**Exercise input:**
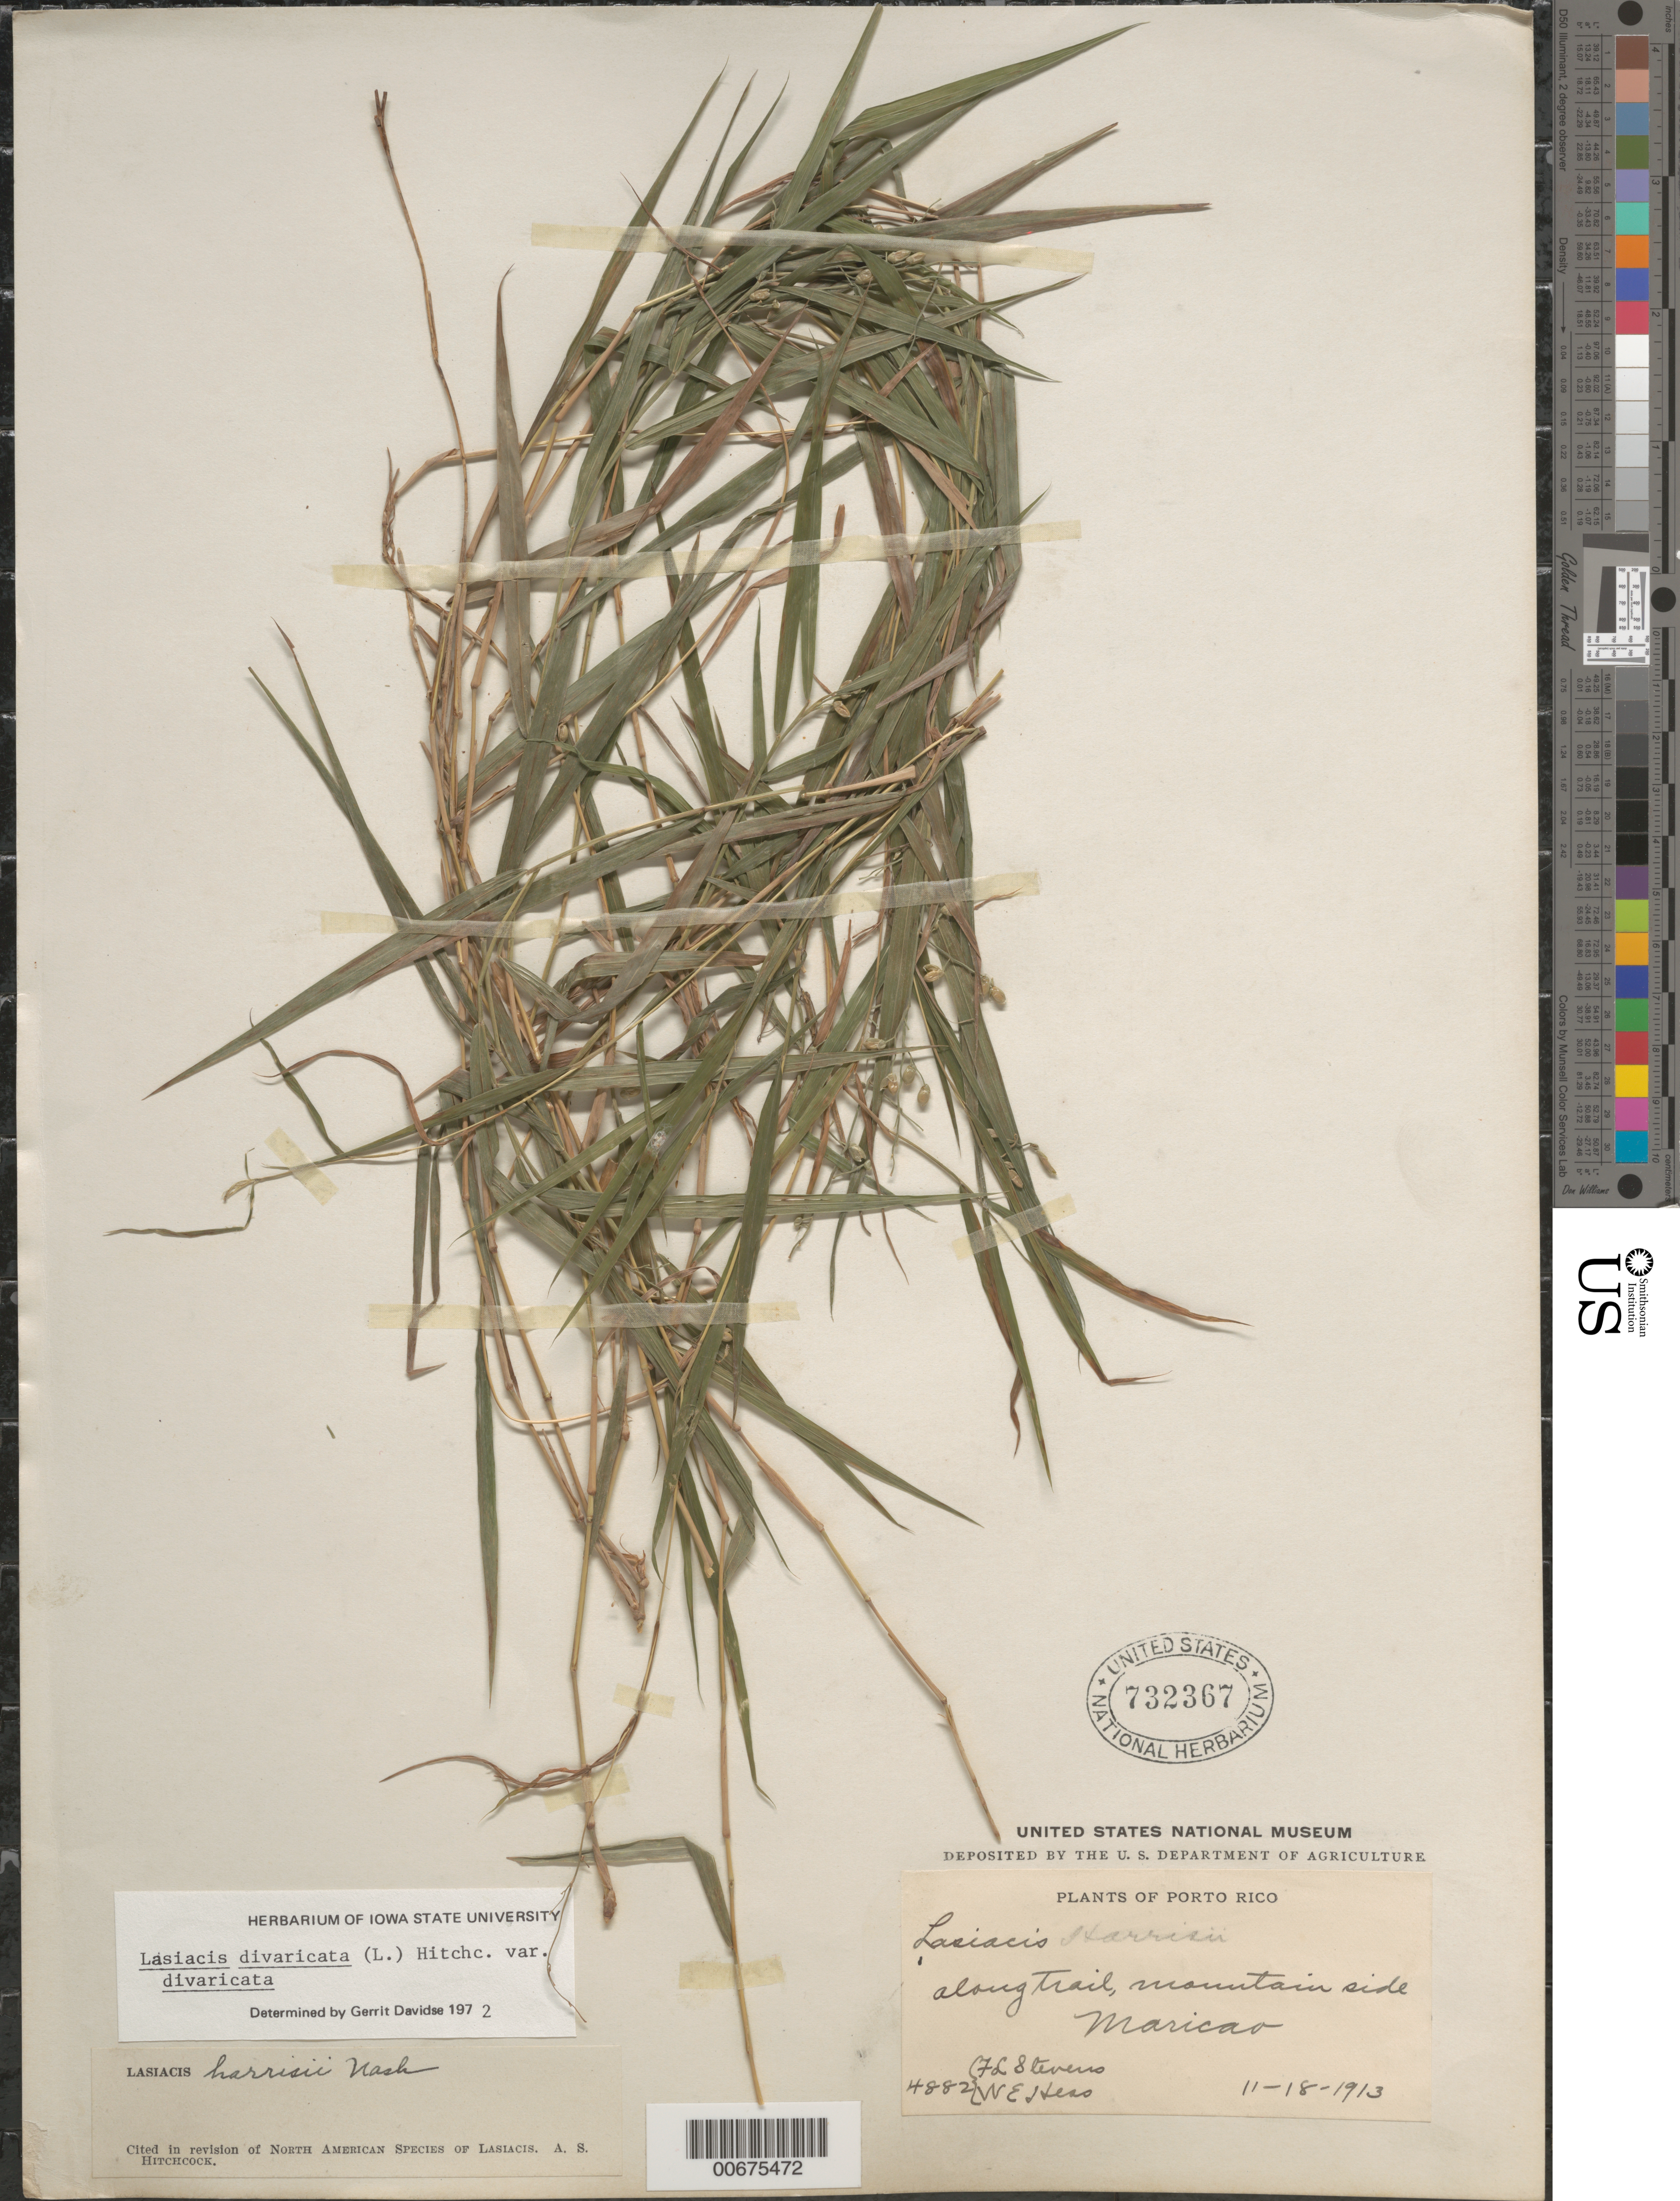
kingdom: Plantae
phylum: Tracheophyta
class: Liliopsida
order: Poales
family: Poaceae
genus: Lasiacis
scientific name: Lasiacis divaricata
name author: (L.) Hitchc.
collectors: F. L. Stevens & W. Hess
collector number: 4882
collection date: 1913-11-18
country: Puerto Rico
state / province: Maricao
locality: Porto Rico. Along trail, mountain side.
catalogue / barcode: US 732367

**Task goal:**
Update the items above so that "locality" reads "location", with every other line kept the same. Leave the pictures out of your version.

**Final result:**
kingdom: Plantae
phylum: Tracheophyta
class: Liliopsida
order: Poales
family: Poaceae
genus: Lasiacis
scientific name: Lasiacis divaricata
name author: (L.) Hitchc.
collectors: F. L. Stevens & W. Hess
collector number: 4882
collection date: 1913-11-18
country: Puerto Rico
state / province: Maricao
location: Porto Rico. Along trail, mountain side.
catalogue / barcode: US 732367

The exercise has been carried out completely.